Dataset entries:
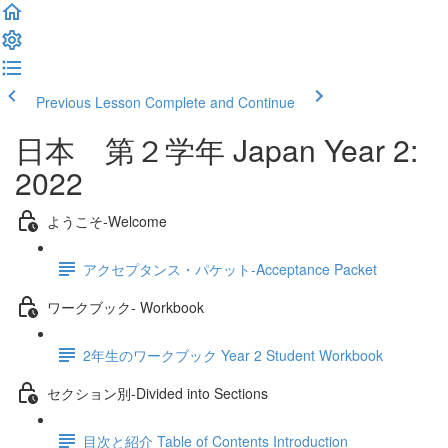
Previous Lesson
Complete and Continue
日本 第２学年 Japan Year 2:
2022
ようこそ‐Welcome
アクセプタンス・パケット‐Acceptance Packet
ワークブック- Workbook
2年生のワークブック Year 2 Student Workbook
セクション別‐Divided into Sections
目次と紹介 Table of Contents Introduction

* * *

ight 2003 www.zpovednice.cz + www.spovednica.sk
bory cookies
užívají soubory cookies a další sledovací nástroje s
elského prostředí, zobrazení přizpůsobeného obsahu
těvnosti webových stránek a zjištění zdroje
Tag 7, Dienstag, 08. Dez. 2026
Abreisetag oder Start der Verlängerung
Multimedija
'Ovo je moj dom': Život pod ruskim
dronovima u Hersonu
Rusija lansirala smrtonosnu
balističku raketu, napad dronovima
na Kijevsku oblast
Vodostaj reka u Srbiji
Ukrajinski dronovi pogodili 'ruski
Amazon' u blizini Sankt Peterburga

What you will do: Look above for the line with "日本 第２学年 Japan" and the line with "目次と紹介 Table of Contents Introduction". Retype those two lines and every line between them exactly, adding nothing.

Written answer:
日本 第２学年 Japan Year 2:
2022
ようこそ‐Welcome
アクセプタンス・パケット‐Acceptance Packet
ワークブック- Workbook
2年生のワークブック Year 2 Student Workbook
セクション別‐Divided into Sections
目次と紹介 Table of Contents Introduction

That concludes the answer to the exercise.